Up until recently, termites have compromised their very own insect order known as Isoptera. However, recent genetic studies have revealed that termites actually evolved from ancient wood-eating cockroaches. This makes the termite order, Isoptera, a suborder of the cockroach order, Blattodea. Considering the fact that this discovery was only made recently, it is not hard to believe that the process of making taxonomic distinctions between closely related termite species is far from an exact science. Today, some entomologists have the advantage of using cutting-edge genetic profiling technology to make species-distinctions between even the most similar, and sometimes morphologically identical termite specimens. However, this sort of technology is still being perfected and is not yet widely available to academic researchers working in university entomology departments. For the most part, entomologists are still relying on observable physical differences when making species-distinctions between different termite specimens.

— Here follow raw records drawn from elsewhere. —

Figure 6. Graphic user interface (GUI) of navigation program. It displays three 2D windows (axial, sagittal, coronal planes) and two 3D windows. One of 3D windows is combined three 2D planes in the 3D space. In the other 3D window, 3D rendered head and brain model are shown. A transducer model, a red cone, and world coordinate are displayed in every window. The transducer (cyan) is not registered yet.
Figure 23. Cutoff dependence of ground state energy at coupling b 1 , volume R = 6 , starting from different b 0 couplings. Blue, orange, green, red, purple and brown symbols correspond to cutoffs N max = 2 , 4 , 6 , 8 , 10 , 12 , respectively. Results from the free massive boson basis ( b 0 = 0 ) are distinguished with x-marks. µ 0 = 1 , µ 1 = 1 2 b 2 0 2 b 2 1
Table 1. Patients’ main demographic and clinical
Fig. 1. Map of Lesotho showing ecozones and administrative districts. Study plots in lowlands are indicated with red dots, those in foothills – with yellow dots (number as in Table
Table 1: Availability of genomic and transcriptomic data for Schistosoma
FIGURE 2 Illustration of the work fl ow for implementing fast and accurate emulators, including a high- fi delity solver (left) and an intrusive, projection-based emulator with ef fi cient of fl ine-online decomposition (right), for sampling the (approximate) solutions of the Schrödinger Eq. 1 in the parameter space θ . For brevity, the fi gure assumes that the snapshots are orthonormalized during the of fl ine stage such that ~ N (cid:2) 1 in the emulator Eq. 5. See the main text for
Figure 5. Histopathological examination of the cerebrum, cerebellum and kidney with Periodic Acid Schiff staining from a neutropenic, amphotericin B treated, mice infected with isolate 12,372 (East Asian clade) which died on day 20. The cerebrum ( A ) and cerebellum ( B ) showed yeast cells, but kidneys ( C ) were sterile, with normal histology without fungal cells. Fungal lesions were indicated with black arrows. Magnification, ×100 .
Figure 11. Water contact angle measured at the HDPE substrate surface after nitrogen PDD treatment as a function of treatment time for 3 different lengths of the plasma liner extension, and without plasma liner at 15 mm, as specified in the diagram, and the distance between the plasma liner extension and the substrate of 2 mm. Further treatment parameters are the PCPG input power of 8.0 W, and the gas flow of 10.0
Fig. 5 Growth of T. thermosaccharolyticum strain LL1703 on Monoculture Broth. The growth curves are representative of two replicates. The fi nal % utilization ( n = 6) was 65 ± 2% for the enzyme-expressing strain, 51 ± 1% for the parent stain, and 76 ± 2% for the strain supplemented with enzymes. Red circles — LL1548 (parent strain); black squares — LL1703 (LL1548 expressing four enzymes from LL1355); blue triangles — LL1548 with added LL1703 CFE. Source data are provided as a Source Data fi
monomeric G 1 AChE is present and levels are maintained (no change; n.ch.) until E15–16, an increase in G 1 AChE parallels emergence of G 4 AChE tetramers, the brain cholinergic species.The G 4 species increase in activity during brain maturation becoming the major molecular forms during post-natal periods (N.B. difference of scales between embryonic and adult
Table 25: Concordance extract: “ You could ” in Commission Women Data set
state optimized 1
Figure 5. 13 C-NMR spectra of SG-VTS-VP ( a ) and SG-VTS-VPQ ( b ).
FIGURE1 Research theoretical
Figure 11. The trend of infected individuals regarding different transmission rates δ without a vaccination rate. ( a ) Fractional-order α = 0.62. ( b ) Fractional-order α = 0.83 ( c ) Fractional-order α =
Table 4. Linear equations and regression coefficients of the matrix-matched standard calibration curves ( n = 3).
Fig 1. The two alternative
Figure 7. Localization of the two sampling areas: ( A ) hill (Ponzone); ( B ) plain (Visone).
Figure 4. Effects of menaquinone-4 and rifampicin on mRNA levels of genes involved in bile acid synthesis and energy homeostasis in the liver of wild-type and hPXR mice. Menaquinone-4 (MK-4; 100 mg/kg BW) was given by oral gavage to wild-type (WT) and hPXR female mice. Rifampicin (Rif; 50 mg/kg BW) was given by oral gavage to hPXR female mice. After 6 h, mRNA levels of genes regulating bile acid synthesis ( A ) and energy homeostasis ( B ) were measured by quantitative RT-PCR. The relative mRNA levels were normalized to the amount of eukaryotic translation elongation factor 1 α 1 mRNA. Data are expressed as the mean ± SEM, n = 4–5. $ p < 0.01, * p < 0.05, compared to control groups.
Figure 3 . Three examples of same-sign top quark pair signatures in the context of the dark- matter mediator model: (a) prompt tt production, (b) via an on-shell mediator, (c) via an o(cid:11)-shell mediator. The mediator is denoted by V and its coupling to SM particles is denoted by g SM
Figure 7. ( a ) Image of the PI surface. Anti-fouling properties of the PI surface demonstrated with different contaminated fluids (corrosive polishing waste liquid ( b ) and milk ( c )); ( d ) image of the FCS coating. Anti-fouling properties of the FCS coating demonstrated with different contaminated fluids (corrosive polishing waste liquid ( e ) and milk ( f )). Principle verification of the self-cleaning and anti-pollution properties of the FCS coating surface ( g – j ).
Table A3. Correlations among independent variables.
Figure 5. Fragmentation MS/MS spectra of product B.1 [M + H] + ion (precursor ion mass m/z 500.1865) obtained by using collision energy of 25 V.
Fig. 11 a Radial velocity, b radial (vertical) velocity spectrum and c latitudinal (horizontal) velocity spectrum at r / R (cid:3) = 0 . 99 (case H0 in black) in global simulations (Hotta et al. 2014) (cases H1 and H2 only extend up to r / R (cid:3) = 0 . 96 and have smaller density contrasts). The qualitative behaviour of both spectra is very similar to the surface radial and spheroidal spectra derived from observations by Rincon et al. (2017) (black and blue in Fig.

The observable differences between the physical structures of different animal specimens are referred to as “morphological differences.” Before the technological means for making genetic distinctions between animal specimens became available, natural scientists relied on external morphological differences and internal morphological differences to determine which animal specimens constituted their own species. Since termites are tiny insects, relying on mere morphological differences to determine which termites make up their own species is, in some cases, insufficient. Traditionally, entomologists have focused on differences between termite soldiers in order to distinguish one species from another. However, this can be difficult when studying termites that share overlapping habitats, as different species often possess morphological structures that cannot be distinguished, at least not right away. This is why termite specimens are often reshuffled into different taxonomic categories over time. When it comes to soil-feeding termite soldiers, which often appear identical despite belonging to different species, entomologists analyze the internal morphological differences between workers, as soil feeding worker termites that share habitats possess dissimilar digestive structures. Relying on such differences is often sufficient in order to make valid species-distinctions, with the exception of Coptotermes species, which include Formosan subterranean termites and Asian subterranean termites. Now that advanced genetic analysis is available, many researchers are finding that Coptotermes species actually comprise far more species than traditionally thought.
Do you think that there could be more than one species of what is now known as the Formosan subterranean termite?